Down every twisting alleyway and cobbled courtyard are stories of imagination and intrigue, love and loss, stretching back for centuries. It’s invigorating to live somewhere where there’s always something to do, people to watch, history to digest and culture to admire. There are plentiful pubs, too – some older than many nations.
So I guess you could say I’m a city boy, through and through. I couldn’t imagine living somewhere where all of this dizzying energy wasn’t on my doorstep, 24 hours a day, 7 days a week.
And yet… I recently took a micro-cation to Madrid. I enjoyed the usual city highlights: art galleries, great food, cheap beer. But then I did something people don’t often do when visiting a European capital. I took a coach out of the urban sprawl, to a place without terraces, or original Picassos, or womb-like bars open until dawn. After an hour on an essentially empty coach, I arrived in a small municipality called Manzanares.
I wasn’t there for the ancient castles towering on the hillside – though they were a nice surprise. I was there for the mountains.
Who knew such incredible landscapes were a stone’s throw from Spain’s capital? That day, my friend and I walked (and climbed, and stumbled) until we couldn’t walk any further: alongside idyllic streams, up cragged climbs and through thicketed forests, while eagles soared overhead and mountain goats peered at us from their improbable perches.
I think my favourite part about hiking is the way that previous ramblers signpost trails with small strips of chalk or paint. When you feel bewildered, or convinced you’re walking in circles, you spot your marker on a corner of a rock or a tree and it’s like a little beacon of light, guiding the way. You feel an eerie connection to the people who have walked before you, in the same way you do when walking the storied streets of London.
This wasn’t the biggest or best hike I’ve done, but it reminded me of what I’d been missing in my big-city bubble. The sensation I felt that day is exactly the same one I felt on epic treks that I’ve completed on the trails of Te Anau in New Zealand or Tam Coq in Vietnam. The scenery in those far-flung destinations may have been more memorable than in Manzanares, but the feeling was the same – utter calm, complete contentment.
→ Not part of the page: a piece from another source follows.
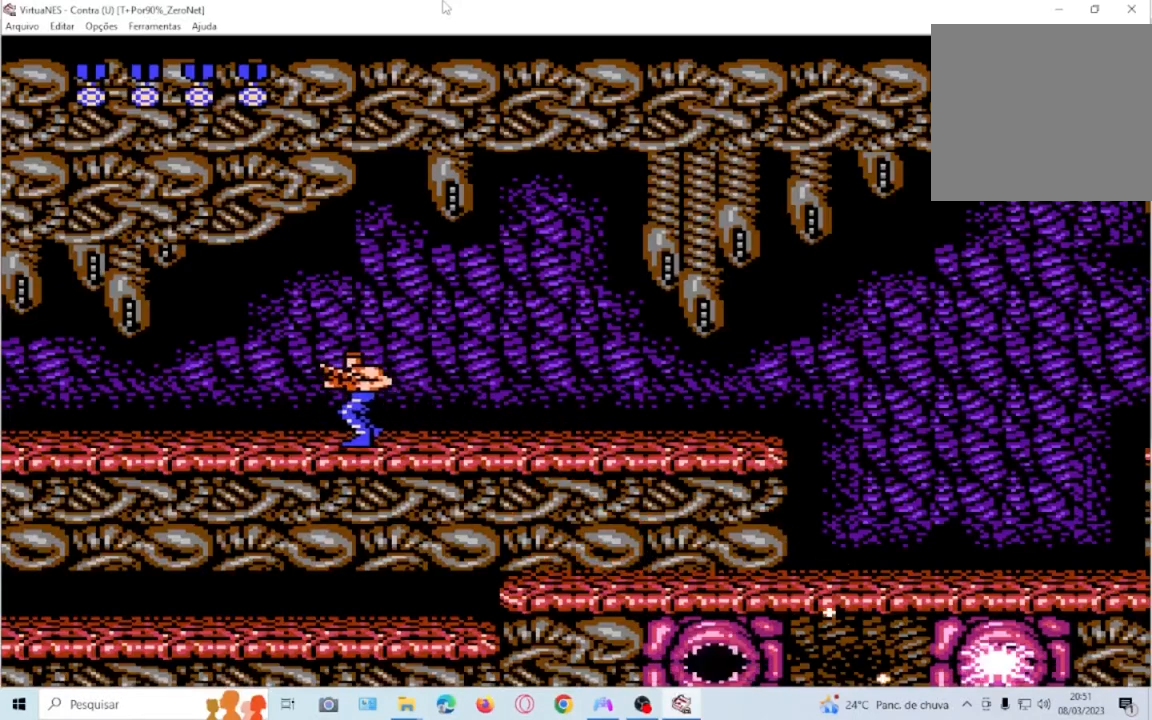
{"buttons": ["DPAD_DOWN", "DPAD_RIGHT"], "events": [[100, "DPAD_DOWN", "down"], [133, "DPAD_LEFT", "up"], [233, "DPAD_RIGHT", "down"]]}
I’ve never been very good at meditation. The act of consciously trying to switch my brain off seems to set my synapses on fire. But walking at altitude to the honeyed sounds of birdsong is the closest I can ever get to actually feeling zen.
I took the coach back to Madrid that evening and filled myself with Jamon Serrano and Estrella and watched some live music. And sure, that’s where I’m more at home. The city is my place. But escaping to the mountains, if only for a day – that’s my happy place.